Pinokyo’nun Burnu

Sabah nefis kızarmış ekmek kokusu, üzerinde dumanı ile yeni demlenmiş çay ve sevgiliniz ile birlikte kahvaltı masasındasınız. Bol koşturmalı bir güne başlamadan önce biraz sohbet etmek iyi gelir hevesiyle elindeki telefonu ile oyalanan sevgilinize pek de düşünmeden soruyorsunuz “Nerelerde geziniyorsun?” Gelen cevap müthiş “Facebook’dayım, eski kız arkadaşımın son tatil fotoğraflarına bakıyorum. Acaba ayrılmasaydık nasıl olurdu diye düşünüyorum.”
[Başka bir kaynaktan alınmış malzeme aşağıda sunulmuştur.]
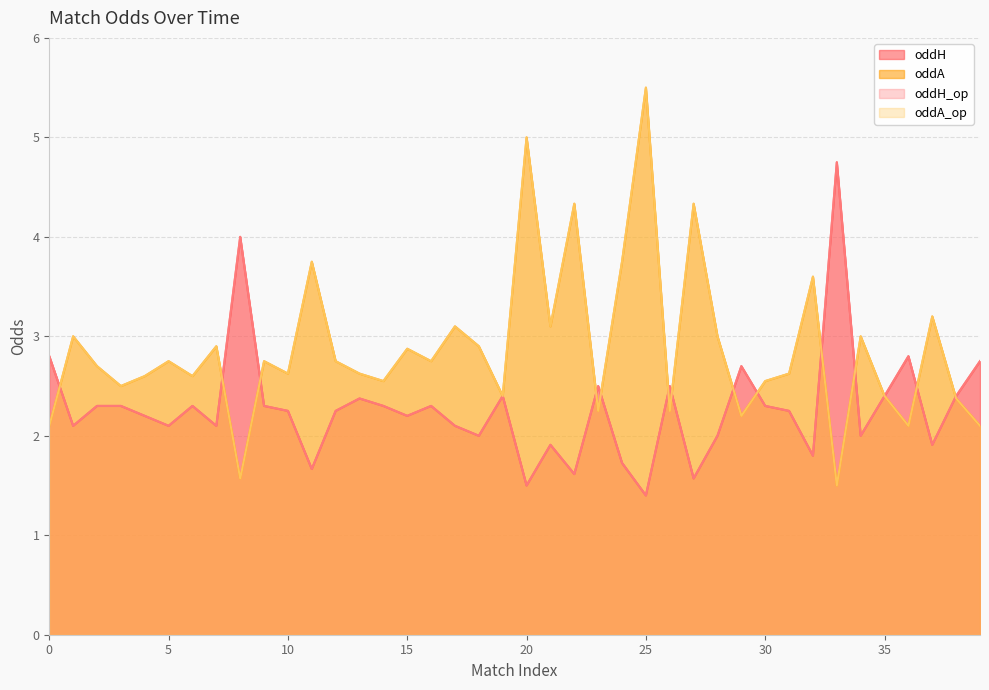

What is the sum of the oddA_op values at 16 and 31?

5.4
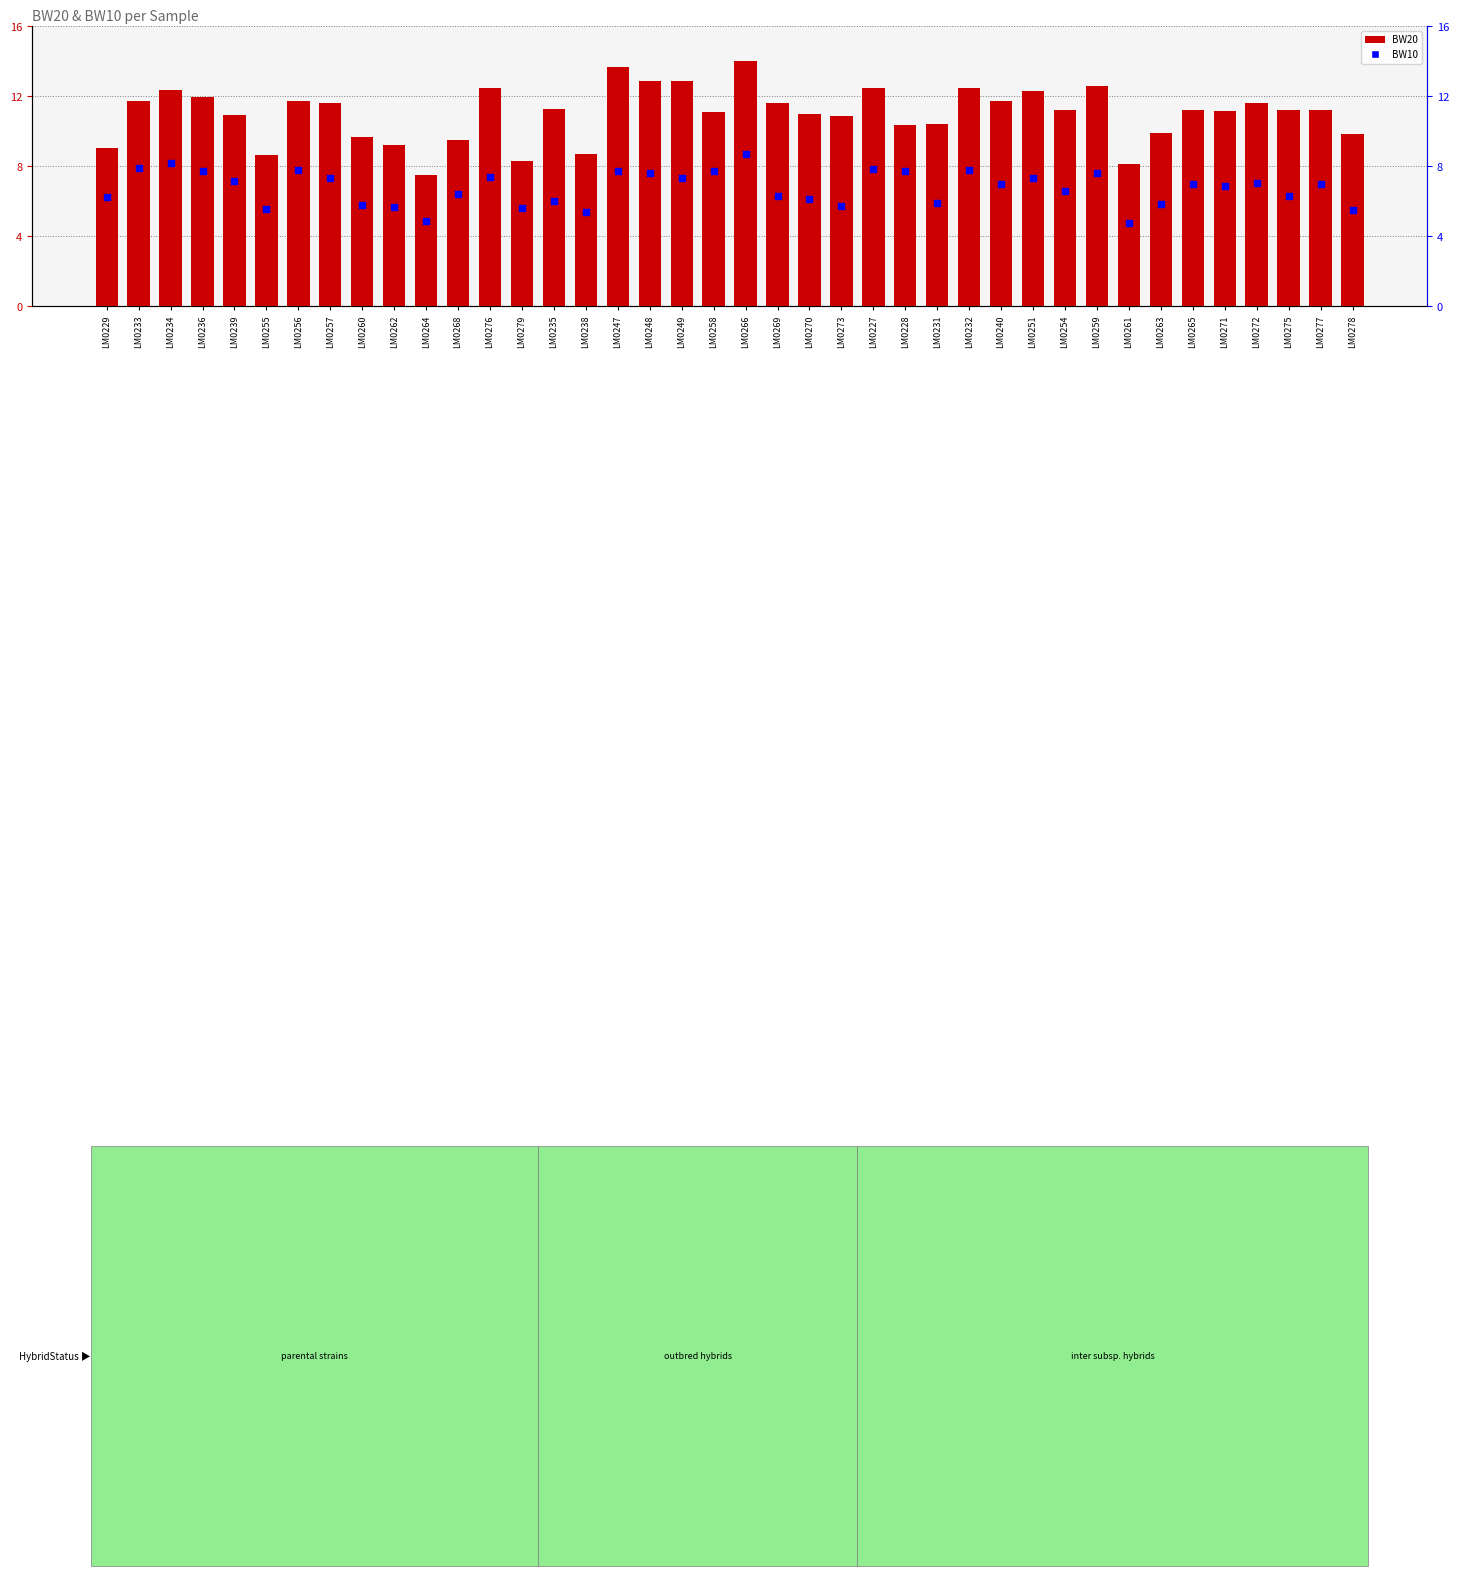

What are all the series names shown in the legend?

BW20, BW10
İşte asansörden indiniz masanıza doğru kafanız yerde ilerlerken en müdürünüz Size soruyor “Nasılsın bugün?” Hiç de istemeden ağzınızdan çıkanları hayretle duyuyorsunuz. “Aslında işten ayrılsam mı diye düşünüyorum, hatta bir kaç yere haber bile gönderdim.”
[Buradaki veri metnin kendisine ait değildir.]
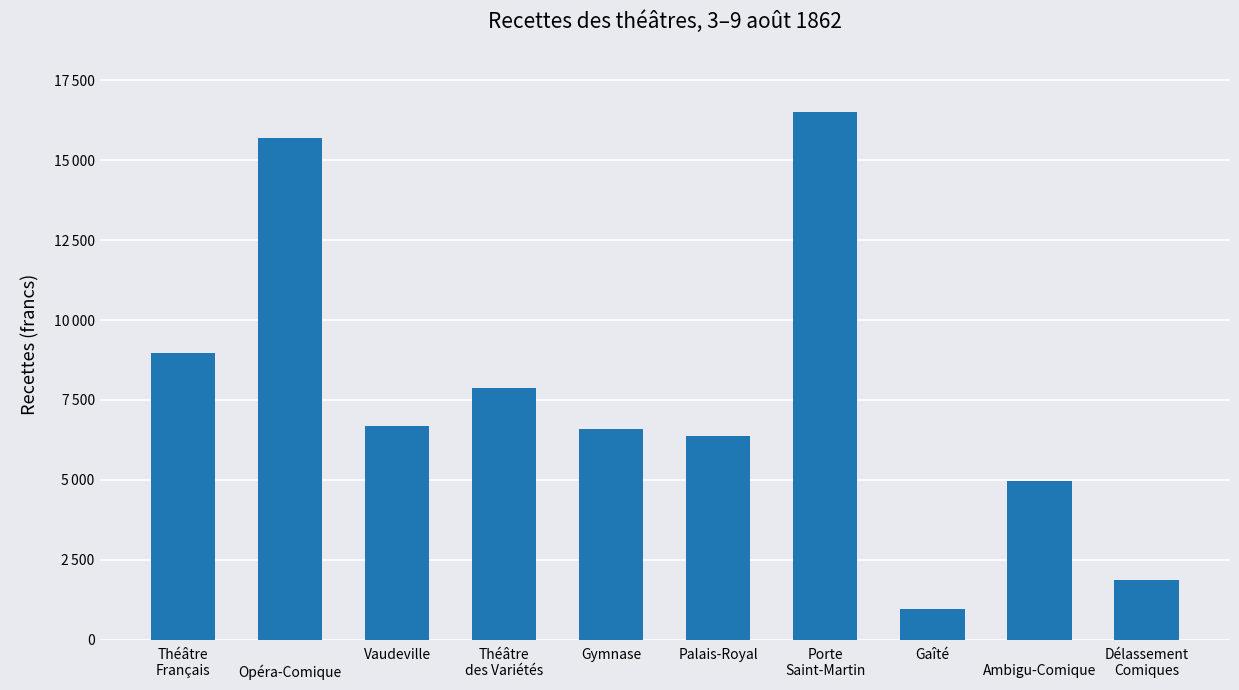

What is the smallest value displayed?

964.3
İş sonrası üniversite arkadaşlarınız ile buluşuyorsunuz. Çok yıl sonra da hala pek fit olduğunuzu bağıran halinize inat “Aaa son gördüğümden bu yana kilo aldın di mi?” cümlesini duymak hiç de iyi gelmiyor.
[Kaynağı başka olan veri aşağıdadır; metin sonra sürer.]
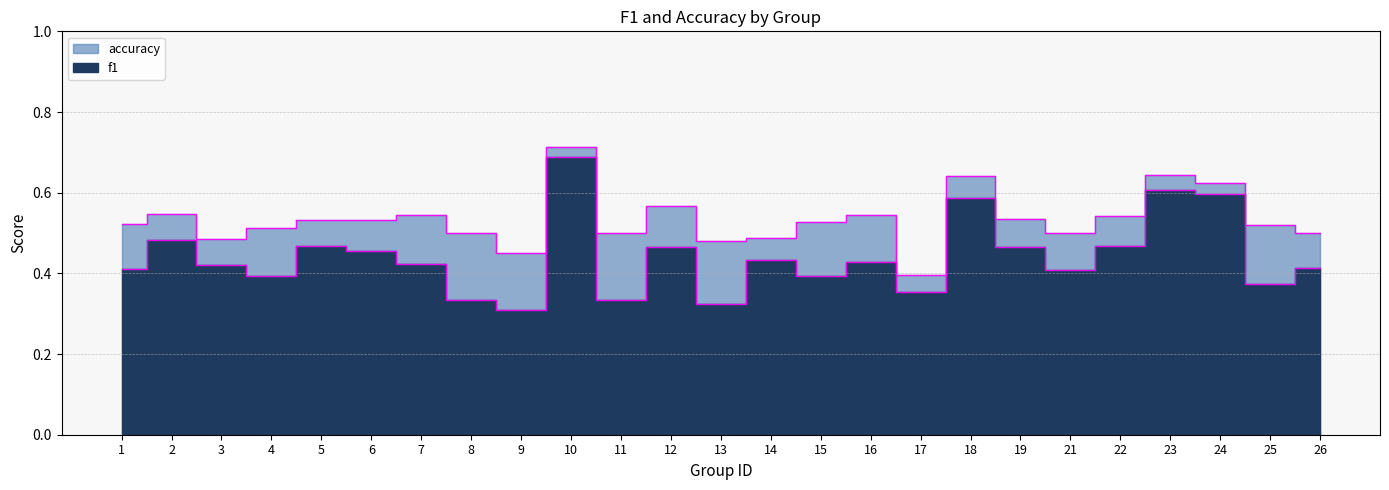

List the series in order of their overall mean, highest first.

accuracy, f1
Jim Carey’nin “Yalancı Yalancı” filmi gerçek olsa Sizce nasıl olurdu?
Yalanı sevmiyoruz. “Yalancısın sen” nasıl ağır bir hakaret cümlesi. Yalan da söylemiyoruz desek de “nezaket”, “görgü”, “uyumlu olmak” kılıfları ile yalan söylüyoruz. Pembe, beyaz, küçük ya da büyük. Bu konuda çalışan psikologlardan Bella de Paulo’nun araştırma sonuçları ortalama bir insanın günde bir buçuk yalan söylediğini söylüyor. Artı, eksi, kocaman ya da zararsız ortada bir buçuk porsiyon yenilmesi, yutulması zor yalan var.
İşte tam bu noktada bir kaç koçluk sorusu iyi geliyor:
-Dönüp kendimize baktığımızda söylediğimiz yalanları toparladığımızda neler fark ediyoruz? Kime/ kimlere yalan söylüyoruz? Hangi sahnelerde yalan iyi bir kurtarıcı oluyor?
Ve esas soru “Yalana ihtiyaç duymamızın altında öylece yatan nedenin adı ne?”